Quarantième lettre de Marcelino, écrite de la Condamine Chatelard, dans les Basses-Alpes, où il travaille à la 11ème CTE.
La Condamine Chatelard, 5 octobre 1939
Dans votre lettre du 29 septembre tu me dis que les vêtements que je vous ai envoyés sont un peu noirâtres. Cela est dû à ce que, dans le camp d’Argelès, je les ai fait bouillir avec des vêtements de couleur bizarre. Donc, accepte sans réticence ce que je t’envoie.
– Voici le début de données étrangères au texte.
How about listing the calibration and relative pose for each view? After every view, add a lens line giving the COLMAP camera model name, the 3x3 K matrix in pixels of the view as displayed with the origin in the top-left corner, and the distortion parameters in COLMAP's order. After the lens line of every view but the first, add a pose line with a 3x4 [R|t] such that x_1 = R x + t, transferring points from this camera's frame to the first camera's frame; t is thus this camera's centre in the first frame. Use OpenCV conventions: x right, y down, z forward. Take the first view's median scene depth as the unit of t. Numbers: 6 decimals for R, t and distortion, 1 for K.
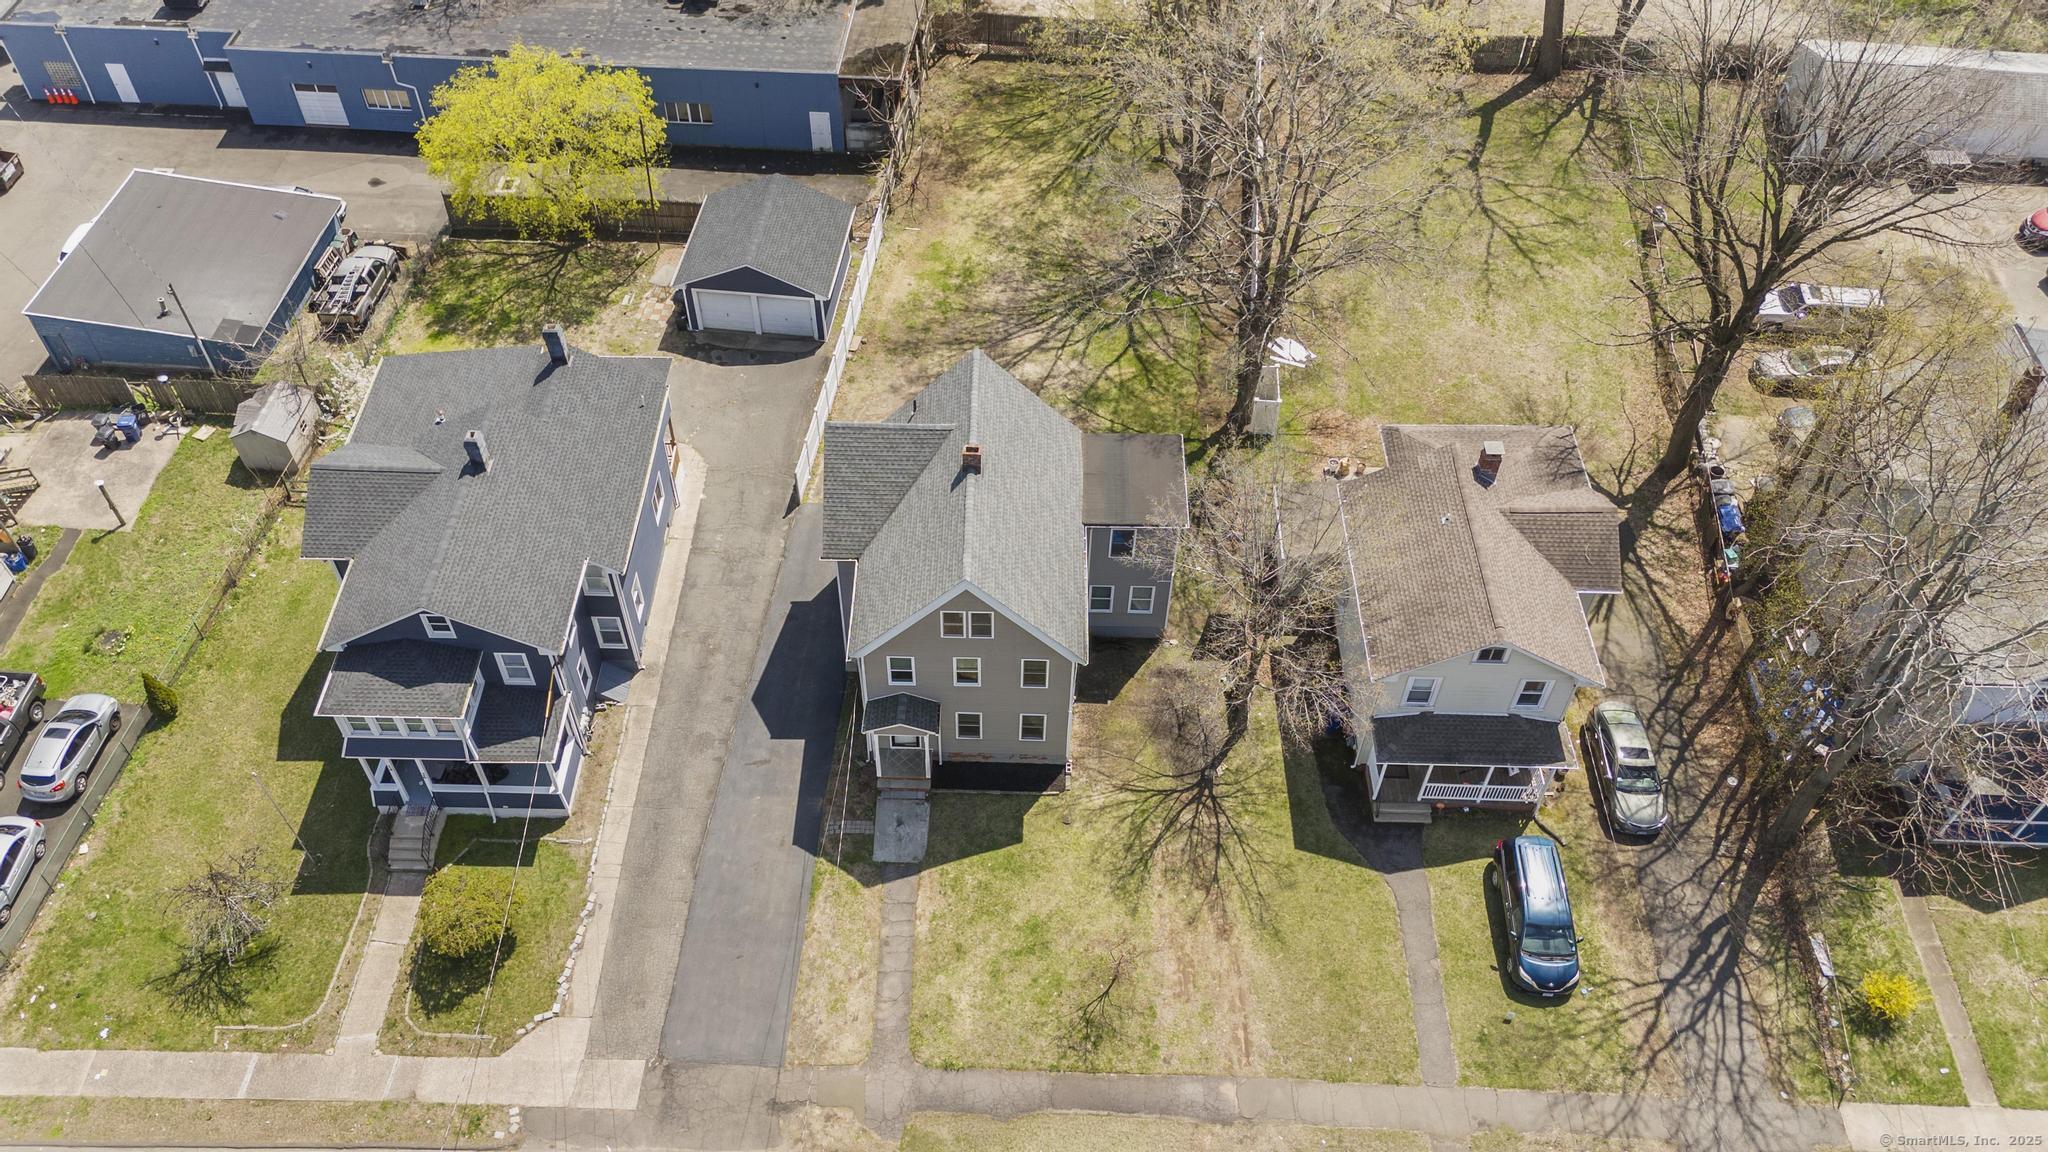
lens RADIAL K [[1517.0, 0, 1018.4], [0, 1517.0, 593.1], [0, 0, 1]] dist [0.058134, -0.020474]
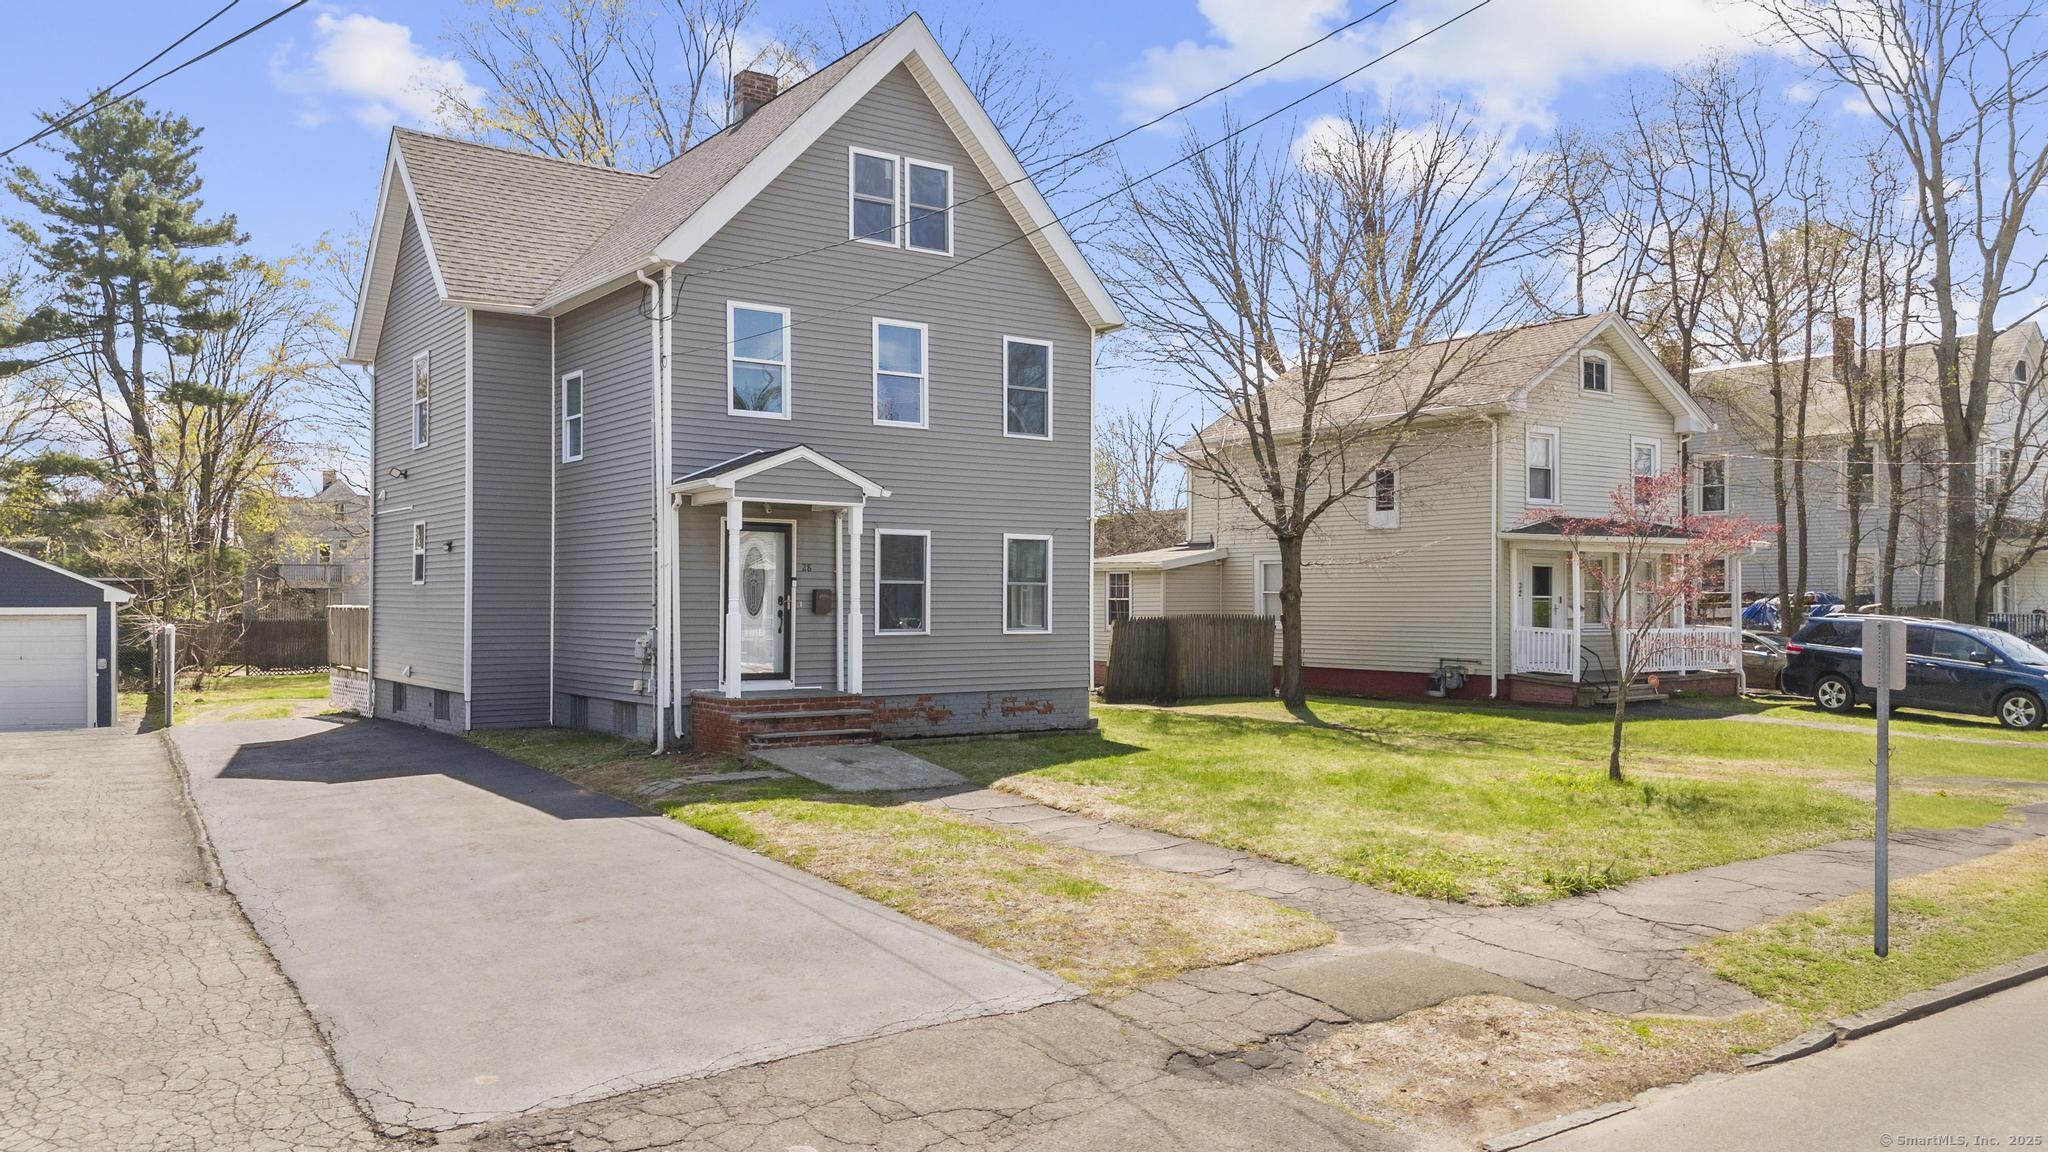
lens RADIAL K [[1517.0, 0, 1039.1], [0, 1517.0, 583.4], [0, 0, 1]] dist [0.058134, -0.020474]
pose [[0.795938, -0.003698, 0.605367, -0.272323], [0.462481, 0.648974, -0.604106, 0.381646], [-0.390633, 0.760801, 0.518253, 0.836870]]
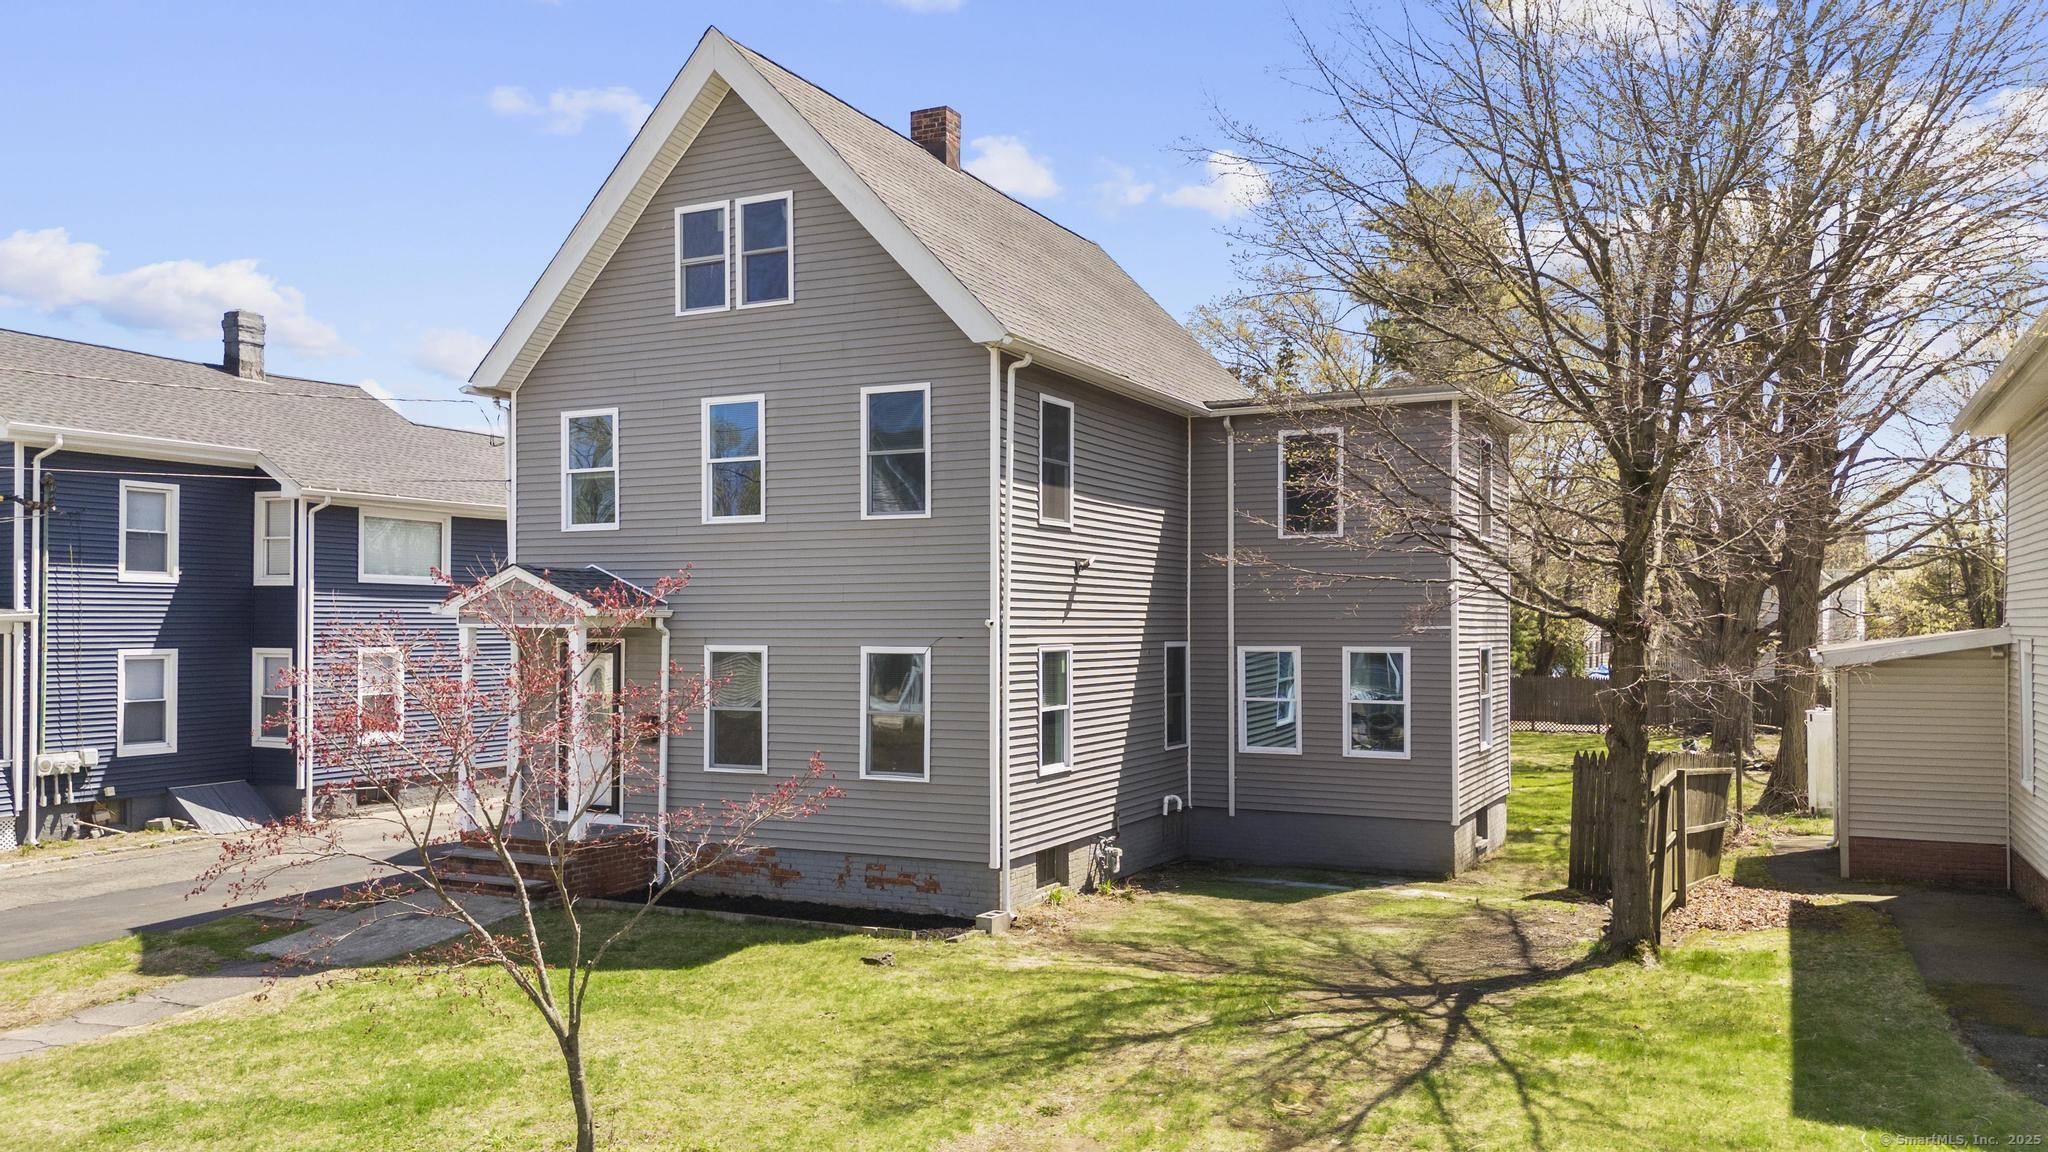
lens RADIAL K [[1517.0, 0, 1050.5], [0, 1517.0, 605.3], [0, 0, 1]] dist [0.058134, -0.020474]
pose [[0.906820, -0.018612, -0.421108, 0.192414], [-0.308869, 0.650492, -0.693873, 0.311826], [0.286842, 0.759285, 0.584130, 0.868389]]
Je partage la décision que vous avez prise d’aller vendanger. Oui, je suis content qu’ils aillent gagner ce qu’ils pourront afin de t’aider dans les dépenses et puissent manger à leur faim. Dis à Sebastian que les vendanges terminées il doit retourner à l’atelier. J’ai toujours pensé être le tout dernier agriculteur de ma descendance. La terre a peu d’avenir et beaucoup de fatigues. Si Juana va avec Maria, c’est d’accord mais, si elle n’accompagne que ses frères, il ne me plait pas qu’elle te quitte, et cela à cause des nuits. Tu sais bien que les hommes ont pour habitude d’aller faire la bringue en abandonnant les femmes. D’après des rumeurs tu crois qu’à la fin des vendanges on va dissoudre « el Refugio ». Que cela ne t’afflige pas parce que les fils sont en mesure de t’aider, et pourront continuer leur aide si le cas se présente. Nous n’avons besoin que de la santé, de la liberté et du travail. Ne souffres pas pour tout le reste et dis-toi, ce qui se dit en Aragon :
Celui qui a de la peine meurt,
tout comme celui qui n’en a pas ;
A de la peine qui voudra.
Quant à moi, je ne veux pas en avoir.
Toi, courage ! car le temps qui passe met fin à toutes les choses. Alors, prolongeons un peu notre patience…Dis à Sebastian de ma part que je partage l’allégresse qu’il a d’aller travailler. Dis-lui également qu’il n’oublie pas le grand nombre de conseils que je lui ai donné. Un jour il comprendra que j’ai toujours pensé à son devenir. Dis-lui instamment de ne jamais oublier ce que nous avons vécu, car il n’aura pas meilleur exemple pour le faire réfléchir sur ce que peut être la vie et ce que sont les hommes.
Chère fille Maria, je tiens à te communiquer la joie que j’éprouve en sachant que tu es très contente d’aller vendanger. J’en profite pour te faire cette recommandation : Juana doit rester avec toi afin que tu veilles sur elle, vu qu’elle est encore très jeune. Voilà qu’elle est ma décision. S’il ne peut en être autrement, elle doit demeurer avec sa mère. Je te confie cela parce que, étant une bonne fille, ton père sait que tu lui obéiras pour le bien de ta sœur et pour la tranquillité de tous.
Cher fils Valero. Je te remercie pour la volonté que tu témoignes et pour le bon souvenir que tu as de ton père dans tes pensées. Il suffit que tu me dises que tu as envie de travailler afin de nous aider, et que tu penses beaucoup à ton père, pour que je sois heureux et orgueilleux de mes fils. Alors, continues à penser en celui qui te conseillera le mieux pour que tu sois sur le bon chemin.
Chère fille Juana, je te dis la même chose qu’à ton frère Valero : merci pour la volonté qui t’anime et pour le respectueux comportement que tu témoignes à ta mère et à ton père lequel t’aime beaucoup et veille sur vous tous.
Cher fils Anastasio. Ta lettre m’a satisfait, malgré ta toujours mauvaise écriture, preuve que tu n’écris guère et, par conséquent tu ne fais aucun cas de mes conseils.